Exercise details >> In the text of the items below, replace every "Cerrado" with "Closed" and leave everything else unchanged. Leave the pictures out.

┄┄┄┄┄┄┄┄┄┄

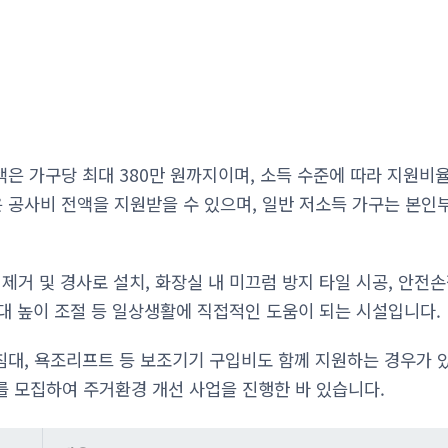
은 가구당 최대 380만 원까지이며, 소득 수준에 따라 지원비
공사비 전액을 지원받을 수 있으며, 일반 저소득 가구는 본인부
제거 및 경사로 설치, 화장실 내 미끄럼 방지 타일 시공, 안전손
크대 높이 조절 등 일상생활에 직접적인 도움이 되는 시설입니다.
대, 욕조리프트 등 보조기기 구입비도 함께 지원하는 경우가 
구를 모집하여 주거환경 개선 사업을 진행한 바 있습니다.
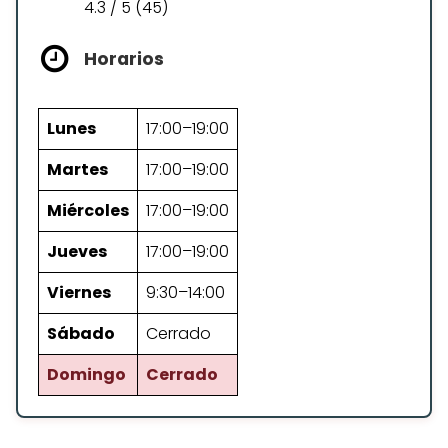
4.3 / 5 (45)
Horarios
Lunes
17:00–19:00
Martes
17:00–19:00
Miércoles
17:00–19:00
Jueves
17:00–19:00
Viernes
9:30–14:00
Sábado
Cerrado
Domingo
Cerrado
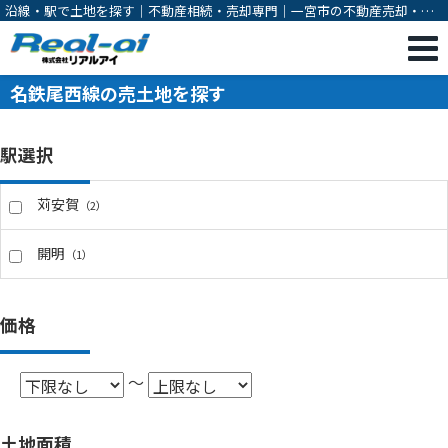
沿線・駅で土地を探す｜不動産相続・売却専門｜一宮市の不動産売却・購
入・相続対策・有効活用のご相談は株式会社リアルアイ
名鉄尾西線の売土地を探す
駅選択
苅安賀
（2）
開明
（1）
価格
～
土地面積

┄┄┄┄┄┄┄┄┄┄

Task answer >>
은 가구당 최대 380만 원까지이며, 소득 수준에 따라 지원비
공사비 전액을 지원받을 수 있으며, 일반 저소득 가구는 본인부
제거 및 경사로 설치, 화장실 내 미끄럼 방지 타일 시공, 안전손
크대 높이 조절 등 일상생활에 직접적인 도움이 되는 시설입니다.
대, 욕조리프트 등 보조기기 구입비도 함께 지원하는 경우가 
구를 모집하여 주거환경 개선 사업을 진행한 바 있습니다.
4.3 / 5 (45)
Horarios
Lunes
17:00–19:00
Martes
17:00–19:00
Miércoles
17:00–19:00
Jueves
17:00–19:00
Viernes
9:30–14:00
Sábado
Closed
Domingo
Closed
沿線・駅で土地を探す｜不動産相続・売却専門｜一宮市の不動産売却・購
入・相続対策・有効活用のご相談は株式会社リアルアイ
名鉄尾西線の売土地を探す
駅選択
苅安賀
（2）
開明
（1）
価格
～
土地面積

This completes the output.